China has responded to US tariff policy with retaliatory tariffs of 125 percent, export restrictions on rare earths, on which the US automotive and defense industries depend, import restrictions on Hollywood films, an import ban on Boeing aircraft, and special sanctions against US companies. The People’s Republic is demonstrating its strength. The CCP has systematically prepared for this moment with its immense state planning resources. Sure, the tariff policy is also hitting the People’s Republic hard in a situation of comparatively low growth, rising (youth) unemployment, and a smoldering real estate crisis. But there are signs that China holds the better hand.

The People’s Republic knew what to expect from a second Trump presidency. Anti-China rhetoric was already dominant in the 2016 election campaign. It was the far-right media mogul Steve Bannon who advised Trump to pursue economic nationalist policies that blame China for the industrial decline of the US. This helped Trump win the election in the so-called rust belt. Once in power, Trump 1.0 launched a trade war against China that was intended to cut China off from access to microchips that it cannot or could not yet produce itself.

The Chinese state has responded quite successfully to the US’s strategies to defend its supremacy and contain China’s rise: The decision to systematically invest in renewable energies and become independent of fossil fuels from the Middle East was linked to the US war in Iraq, which was intended to secure global fossil fuel resources against any competitors, including the EU, which was expanding eastward.
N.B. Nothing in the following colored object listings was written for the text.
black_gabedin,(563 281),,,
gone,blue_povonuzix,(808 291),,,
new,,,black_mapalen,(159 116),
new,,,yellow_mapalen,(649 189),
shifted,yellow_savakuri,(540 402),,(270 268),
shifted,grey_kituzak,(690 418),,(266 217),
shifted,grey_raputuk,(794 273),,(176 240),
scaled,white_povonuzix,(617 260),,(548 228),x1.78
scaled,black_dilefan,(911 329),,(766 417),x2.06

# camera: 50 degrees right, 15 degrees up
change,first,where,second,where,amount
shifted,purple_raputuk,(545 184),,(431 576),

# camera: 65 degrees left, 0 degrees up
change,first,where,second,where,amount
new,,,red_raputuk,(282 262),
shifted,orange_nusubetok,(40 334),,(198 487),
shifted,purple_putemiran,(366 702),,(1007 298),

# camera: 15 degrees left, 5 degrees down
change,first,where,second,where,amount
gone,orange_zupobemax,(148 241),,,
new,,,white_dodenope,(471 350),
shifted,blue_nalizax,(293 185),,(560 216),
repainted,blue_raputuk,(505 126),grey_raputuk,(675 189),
The eleventh five-year plan (2006-2011) then saw the start of exponential growth in gigawatt production from wind and solar energy. By the beginning of the twelfth five-year plan (2012-2017), China had already overtaken the US, and by the end of the plan, it had also overtaken Europe. The foundations for China’s e-revolution had been laid, and with them the foundations for a foreign economic policy that increasingly focuses on the BRICS countries and the Global South and breaks away from unilateral dependence on the US and EU domestic markets.

China took the wind out of Obama’s military forward positioning with three measures: In 2012, the 18th CPC National Congress decided to strengthen the development of the domestic market, to which the anti-poverty campaign, which has created the world’s largest middle class with a total of 770 million people, is making a significant contribution. Even today, the CPC sees “new urbanization,” which is expected to bring about higher individual consumption, not least of public services, as a key antidote to the US trade war. With the Belt and Road Initiative adopted in 2013, China is not only increasingly shifting its trade routes to Eurasia, but also establishing its economic model in this economic area.